Third, I will always remember the day we left and the look on my mother's face when the plane took off.

Most of all, we remember how he destroyed Cuba.  He came to power when Cuba was a very prosperous island with a growing middle class.  It is not that country anymore, as Tim Worstall wrote:

Fidel Castro, the Communist Dictator of Cuba, has died at the age of 90. There have been those, over the decades, who have held him up as some paragon of a new world order, one in which people will not be subservient to either America nor capitalism. The truth is that he visited an economic disaster upon the island nation of Cuba. No, it was not the US, it was not any blockade or embargo, not anything external to Cuba that caused this, it was quite simply the idiocy of the economic policy followed, that socialism, which led to there being near no economic growth at all over the 55 years or so of his rule. What little that did occur happening when the strictest of his rules were relaxed.

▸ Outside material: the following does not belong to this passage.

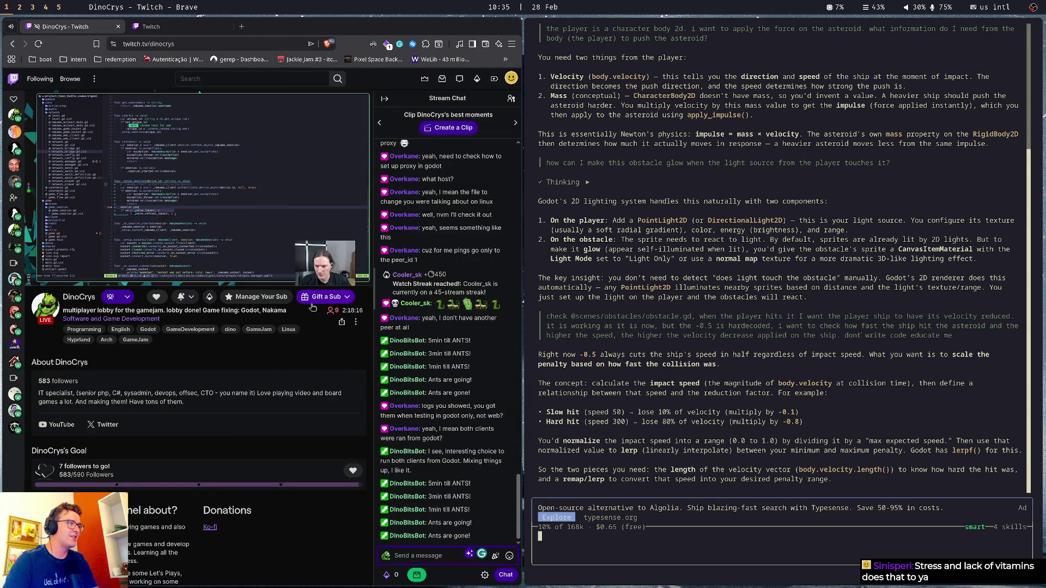
key("ctrl+Tab")
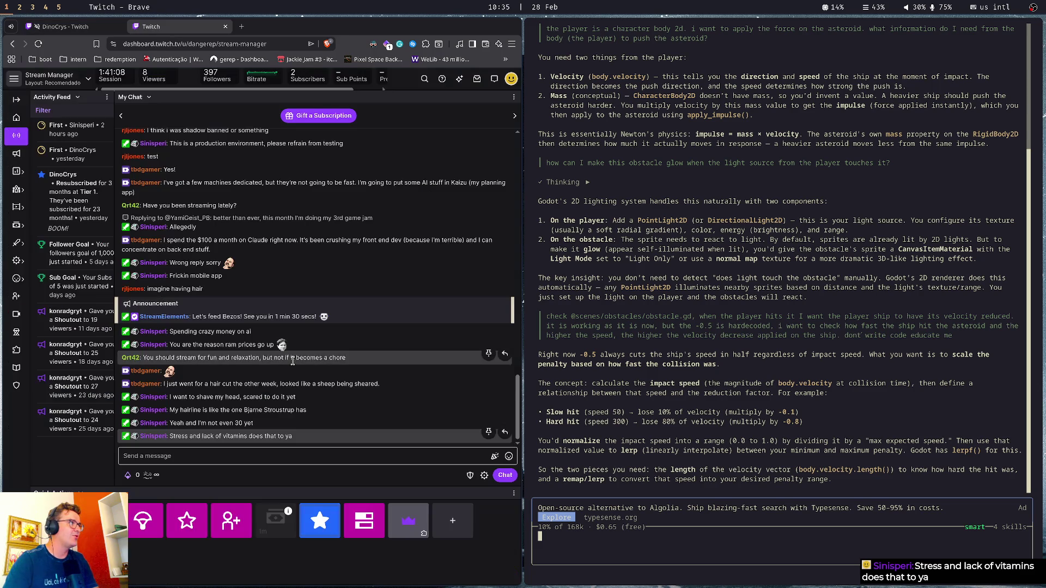
left_click(288, 451)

It is polite, human and common to withhold criticism of the dead in the immediate aftermath of their demise. But leaving 11 million people grossly poorer than they ought to be in the name of a bankrupt ideology is not the stuff of which hagiographic obituaries are made

He promised elections but kept delaying them.  They never happened.

He denied that he was communist and locked up people like my dad's cousin for publicly saying so.  A bit later, he declared himself a communist but did not release those who called him one.   

In the end, he leaves a poor island with very little hope.  He leaves political prisons, families crushed, and empty store shelves.

What happens now?  This is a great opportunity for President-Elect Trump to demand some real concessions from the island's leadership.

Fidel's death is really the end of communism in Cuba.  Raúl is also an old man and probably won't be around in a few years, either.

Cuba is screaming for change.  Let's hear it and demand real concessions from Raúl Castro.   

And please don't insult the memory of so many by sending a big delegation to his funeral.  Stay away and show your respect for the thousands executed by this regime.